__What you need to do__. Please reproduce the entries that follow, keeping each word intact.

Saved entries:
········

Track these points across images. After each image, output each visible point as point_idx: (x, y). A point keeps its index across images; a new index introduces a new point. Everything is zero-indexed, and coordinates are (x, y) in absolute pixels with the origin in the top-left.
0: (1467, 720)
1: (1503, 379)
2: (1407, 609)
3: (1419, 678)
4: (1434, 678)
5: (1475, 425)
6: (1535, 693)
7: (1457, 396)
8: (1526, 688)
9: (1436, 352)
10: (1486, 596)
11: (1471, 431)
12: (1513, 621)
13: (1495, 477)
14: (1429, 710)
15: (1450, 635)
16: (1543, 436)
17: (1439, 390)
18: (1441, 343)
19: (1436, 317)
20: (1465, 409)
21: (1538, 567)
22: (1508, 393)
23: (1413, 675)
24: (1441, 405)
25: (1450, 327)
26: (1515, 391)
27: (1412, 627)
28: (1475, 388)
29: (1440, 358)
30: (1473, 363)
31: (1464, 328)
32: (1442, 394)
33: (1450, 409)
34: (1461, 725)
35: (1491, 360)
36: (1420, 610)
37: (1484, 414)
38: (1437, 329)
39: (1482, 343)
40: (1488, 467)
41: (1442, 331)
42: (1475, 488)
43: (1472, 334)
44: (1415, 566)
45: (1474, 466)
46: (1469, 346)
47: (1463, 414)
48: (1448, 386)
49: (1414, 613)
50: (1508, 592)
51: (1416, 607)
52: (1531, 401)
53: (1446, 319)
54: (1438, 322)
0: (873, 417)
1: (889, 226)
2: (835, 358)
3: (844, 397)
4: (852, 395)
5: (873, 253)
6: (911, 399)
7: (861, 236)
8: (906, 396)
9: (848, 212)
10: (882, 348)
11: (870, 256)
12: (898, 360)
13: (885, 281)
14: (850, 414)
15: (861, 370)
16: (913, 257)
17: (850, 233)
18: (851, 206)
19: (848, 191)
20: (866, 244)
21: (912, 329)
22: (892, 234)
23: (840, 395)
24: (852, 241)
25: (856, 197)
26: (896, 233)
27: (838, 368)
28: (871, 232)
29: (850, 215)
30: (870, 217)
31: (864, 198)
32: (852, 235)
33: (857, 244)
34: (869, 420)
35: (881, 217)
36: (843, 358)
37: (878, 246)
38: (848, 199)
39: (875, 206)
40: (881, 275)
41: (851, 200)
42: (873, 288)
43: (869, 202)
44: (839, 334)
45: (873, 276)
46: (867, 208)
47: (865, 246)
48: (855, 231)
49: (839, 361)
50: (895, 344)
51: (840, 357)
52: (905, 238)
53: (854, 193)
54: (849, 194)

········

__Solution below__.
Track these points across images. After each image, output each visible point as point_idx: (x, y). A point keeps its index across images; a new index introduces a new point. Everything is zero-indexed, and coordinates are (x, y) in absolute pixels with the origin in the top-left.
0: (1467, 720)
1: (1503, 379)
2: (1407, 609)
3: (1419, 678)
4: (1434, 678)
5: (1475, 425)
6: (1535, 693)
7: (1457, 396)
8: (1526, 688)
9: (1436, 352)
10: (1486, 596)
11: (1471, 431)
12: (1513, 621)
13: (1495, 477)
14: (1429, 710)
15: (1450, 635)
16: (1543, 436)
17: (1439, 390)
18: (1441, 343)
19: (1436, 317)
20: (1465, 409)
21: (1538, 567)
22: (1508, 393)
23: (1413, 675)
24: (1441, 405)
25: (1450, 327)
26: (1515, 391)
27: (1412, 627)
28: (1475, 388)
29: (1440, 358)
30: (1473, 363)
31: (1464, 328)
32: (1442, 394)
33: (1450, 409)
34: (1461, 725)
35: (1491, 360)
36: (1420, 610)
37: (1484, 414)
38: (1437, 329)
39: (1482, 343)
40: (1488, 467)
41: (1442, 331)
42: (1475, 488)
43: (1472, 334)
44: (1415, 566)
45: (1474, 466)
46: (1469, 346)
47: (1463, 414)
48: (1448, 386)
49: (1414, 613)
50: (1508, 592)
51: (1416, 607)
52: (1531, 401)
53: (1446, 319)
54: (1438, 322)
0: (873, 417)
1: (889, 226)
2: (835, 358)
3: (844, 397)
4: (852, 395)
5: (873, 253)
6: (911, 399)
7: (861, 236)
8: (906, 396)
9: (848, 212)
10: (882, 348)
11: (870, 256)
12: (898, 360)
13: (885, 281)
14: (850, 414)
15: (861, 370)
16: (913, 257)
17: (850, 233)
18: (851, 206)
19: (848, 191)
20: (866, 244)
21: (912, 329)
22: (892, 234)
23: (840, 395)
24: (852, 241)
25: (856, 197)
26: (896, 233)
27: (838, 368)
28: (871, 232)
29: (850, 215)
30: (870, 217)
31: (864, 198)
32: (852, 235)
33: (857, 244)
34: (869, 420)
35: (881, 217)
36: (843, 358)
37: (878, 246)
38: (848, 199)
39: (875, 206)
40: (881, 275)
41: (851, 200)
42: (873, 288)
43: (869, 202)
44: (839, 334)
45: (873, 276)
46: (867, 208)
47: (865, 246)
48: (855, 231)
49: (839, 361)
50: (895, 344)
51: (840, 357)
52: (905, 238)
53: (854, 193)
54: (849, 194)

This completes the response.